__DIRECTIONS FOR THIS TASK__
Copy nothing but the lines from the one containing "Nina Canacci" through the last line of the records, repeated exactly and without pictures.

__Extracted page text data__
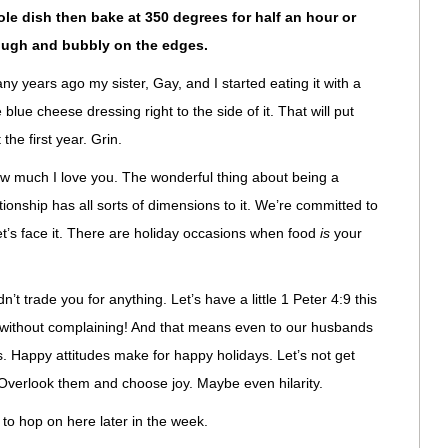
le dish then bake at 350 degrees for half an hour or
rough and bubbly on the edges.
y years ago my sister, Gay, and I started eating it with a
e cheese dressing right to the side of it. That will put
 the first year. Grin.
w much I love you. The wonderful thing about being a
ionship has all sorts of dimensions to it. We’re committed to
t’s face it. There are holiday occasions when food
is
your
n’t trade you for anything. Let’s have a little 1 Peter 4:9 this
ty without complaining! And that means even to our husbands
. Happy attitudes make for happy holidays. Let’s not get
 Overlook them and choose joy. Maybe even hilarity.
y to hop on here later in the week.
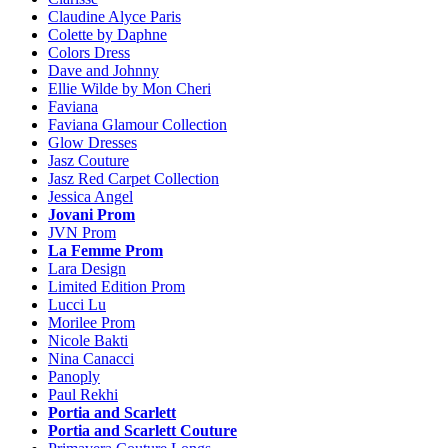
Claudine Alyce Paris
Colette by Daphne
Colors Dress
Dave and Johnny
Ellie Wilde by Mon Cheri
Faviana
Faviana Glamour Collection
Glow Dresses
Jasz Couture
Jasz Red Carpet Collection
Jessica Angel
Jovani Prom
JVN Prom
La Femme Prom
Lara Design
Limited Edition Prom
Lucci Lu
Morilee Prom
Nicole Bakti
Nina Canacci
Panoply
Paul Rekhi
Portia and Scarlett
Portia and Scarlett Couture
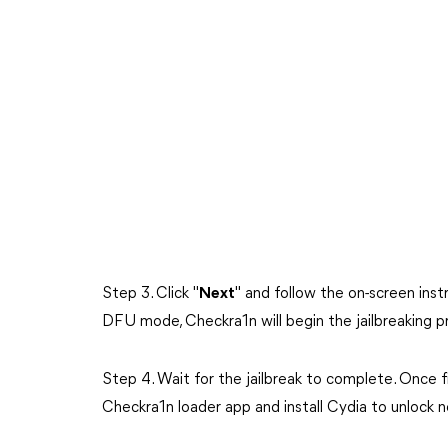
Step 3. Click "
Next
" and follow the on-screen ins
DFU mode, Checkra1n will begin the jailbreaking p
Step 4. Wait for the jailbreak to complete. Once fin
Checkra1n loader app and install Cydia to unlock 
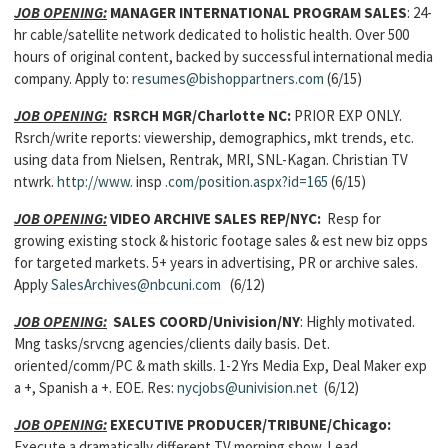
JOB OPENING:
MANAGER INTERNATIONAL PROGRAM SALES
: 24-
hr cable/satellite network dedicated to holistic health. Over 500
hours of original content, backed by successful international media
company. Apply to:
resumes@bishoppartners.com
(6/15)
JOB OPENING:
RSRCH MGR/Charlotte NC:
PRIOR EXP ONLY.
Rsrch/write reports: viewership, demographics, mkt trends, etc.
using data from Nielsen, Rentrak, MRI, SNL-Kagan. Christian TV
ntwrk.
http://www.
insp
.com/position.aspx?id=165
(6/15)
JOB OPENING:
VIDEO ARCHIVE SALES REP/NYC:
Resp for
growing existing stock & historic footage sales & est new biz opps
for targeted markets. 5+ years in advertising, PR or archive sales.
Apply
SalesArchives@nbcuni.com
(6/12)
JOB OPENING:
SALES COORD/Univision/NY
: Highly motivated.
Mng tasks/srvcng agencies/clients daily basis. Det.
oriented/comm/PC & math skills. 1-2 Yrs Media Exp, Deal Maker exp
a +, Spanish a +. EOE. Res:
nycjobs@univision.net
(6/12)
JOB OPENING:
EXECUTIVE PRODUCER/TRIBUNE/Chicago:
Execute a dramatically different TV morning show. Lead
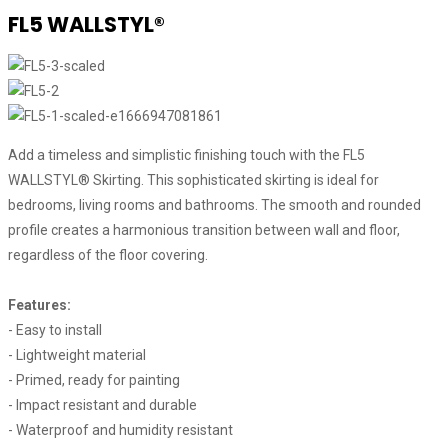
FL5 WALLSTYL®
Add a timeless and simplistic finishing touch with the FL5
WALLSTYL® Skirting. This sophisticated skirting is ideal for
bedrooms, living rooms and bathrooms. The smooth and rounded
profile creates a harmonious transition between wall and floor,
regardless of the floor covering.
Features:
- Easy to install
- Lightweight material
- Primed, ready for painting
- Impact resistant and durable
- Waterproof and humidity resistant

__ANSWER TO THIS EXERCISE__
Nina Canacci
Panoply
Paul Rekhi
Portia and Scarlett
Portia and Scarlett Couture
Step 3. Click "
Next
" and follow the on-screen ins
DFU mode, Checkra1n will begin the jailbreaking p
Step 4. Wait for the jailbreak to complete. Once fin
Checkra1n loader app and install Cydia to unlock 
JOB OPENING:
MANAGER INTERNATIONAL PROGRAM SALES
: 24-
hr cable/satellite network dedicated to holistic health. Over 500
hours of original content, backed by successful international media
company. Apply to:
resumes@bishoppartners.com
(6/15)
JOB OPENING:
RSRCH MGR/Charlotte NC:
PRIOR EXP ONLY.
Rsrch/write reports: viewership, demographics, mkt trends, etc.
using data from Nielsen, Rentrak, MRI, SNL-Kagan. Christian TV
ntwrk.
http://www.
insp
.com/position.aspx?id=165
(6/15)
JOB OPENING:
VIDEO ARCHIVE SALES REP/NYC:
Resp for
growing existing stock & historic footage sales & est new biz opps
for targeted markets. 5+ years in advertising, PR or archive sales.
Apply
SalesArchives@nbcuni.com
(6/12)
JOB OPENING:
SALES COORD/Univision/NY
: Highly motivated.
Mng tasks/srvcng agencies/clients daily basis. Det.
oriented/comm/PC & math skills. 1-2 Yrs Media Exp, Deal Maker exp
a +, Spanish a +. EOE. Res:
nycjobs@univision.net
(6/12)
JOB OPENING:
EXECUTIVE PRODUCER/TRIBUNE/Chicago:
Execute a dramatically different TV morning show. Lead
FL5 WALLSTYL®
Add a timeless and simplistic finishing touch with the FL5
WALLSTYL® Skirting. This sophisticated skirting is ideal for
bedrooms, living rooms and bathrooms. The smooth and rounded
profile creates a harmonious transition between wall and floor,
regardless of the floor covering.
Features:
- Easy to install
- Lightweight material
- Primed, ready for painting
- Impact resistant and durable
- Waterproof and humidity resistant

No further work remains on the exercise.